* [EXERCISE BRIEF]: Using the listing below, work out how many lines include the word "stuttering". Only the number is to be given.
=== Begin Enclosure ===
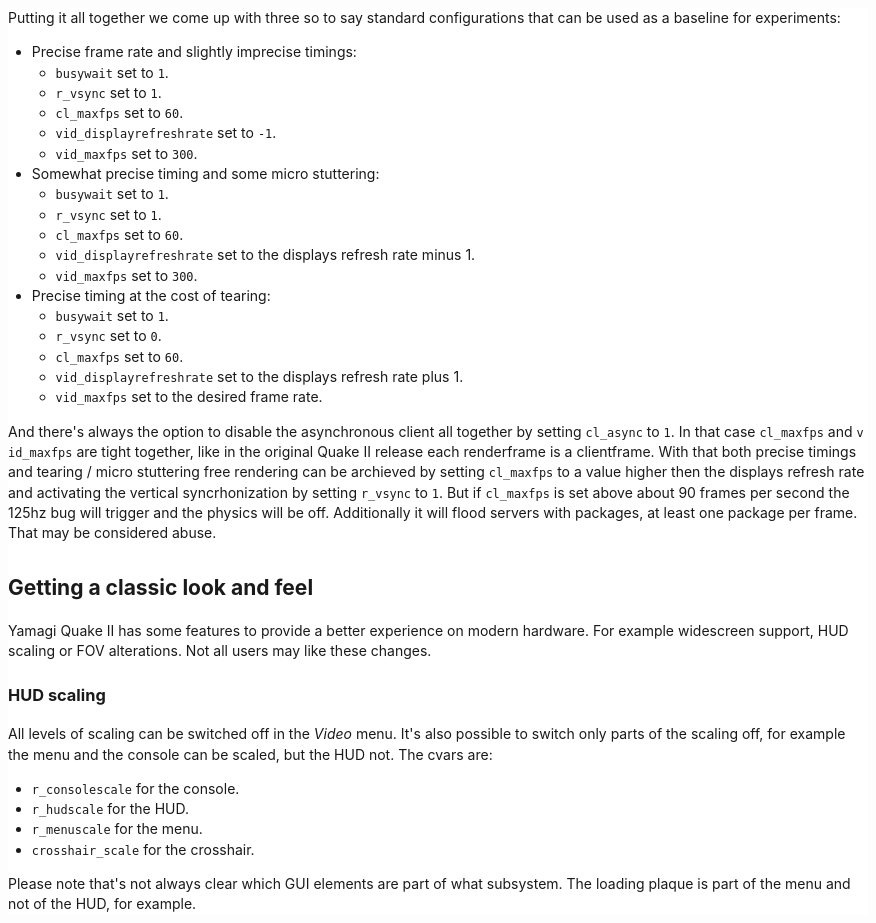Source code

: Putting it all together we come up with three so to say standard
configurations that can be used as a baseline for experiments:

* Precise frame rate and slightly imprecise timings:
  * `busywait` set to `1`.
  * `r_vsync` set to `1`.
  * `cl_maxfps` set to `60`.
  * `vid_displayrefreshrate` set to `-1`.
  * `vid_maxfps` set to `300`.
* Somewhat precise timing and some micro stuttering:
  * `busywait` set to `1`.
  * `r_vsync` set to `1`.
  * `cl_maxfps` set to `60`.
  * `vid_displayrefreshrate` set to the displays refresh rate minus 1.
  * `vid_maxfps` set to `300`.
* Precise timing at the cost of tearing:
  * `busywait` set to `1`.
  * `r_vsync` set to `0`.
  * `cl_maxfps` set to `60`.
  * `vid_displayrefreshrate` set to the displays refresh rate plus 1.
  * `vid_maxfps` set to the desired frame rate.

And there's always the option to disable the asynchronous client all
together by setting `cl_async` to `1`. In that case `cl_maxfps` and
`vid_maxfps` are tight together, like in the original Quake II release
each renderframe is a clientframe. With that both precise timings and
tearing / micro stuttering free rendering can be archieved by setting
`cl_maxfps` to a value higher then the displays refresh rate and
activating the vertical syncrhonization by setting `r_vsync` to `1`.
But if `cl_maxfps` is set above about 90 frames per second the 125hz
bug will trigger and the physics will be off. Additionally it will
flood servers with packages, at least one package per frame. That may
be considered abuse.


## Getting a classic look and feel

Yamagi Quake II has some features to provide a better experience on
modern hardware. For example widescreen support, HUD scaling or FOV
alterations. Not all users may like these changes.


### HUD scaling

All levels of scaling can be switched off in the *Video* menu. It's also
possible to switch only parts of the scaling off, for example the menu
and the console can be scaled, but the HUD not. The cvars are:

* `r_consolescale` for the console.
* `r_hudscale` for the HUD.
* `r_menuscale` for the menu.
* `crosshair_scale` for the crosshair.

Please note that's not always clear which GUI elements are part of what
subsystem. The loading plaque is part of the menu and not of the HUD,
for example.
=== End Enclosure ===
* [YOUR SOLUTION]: 2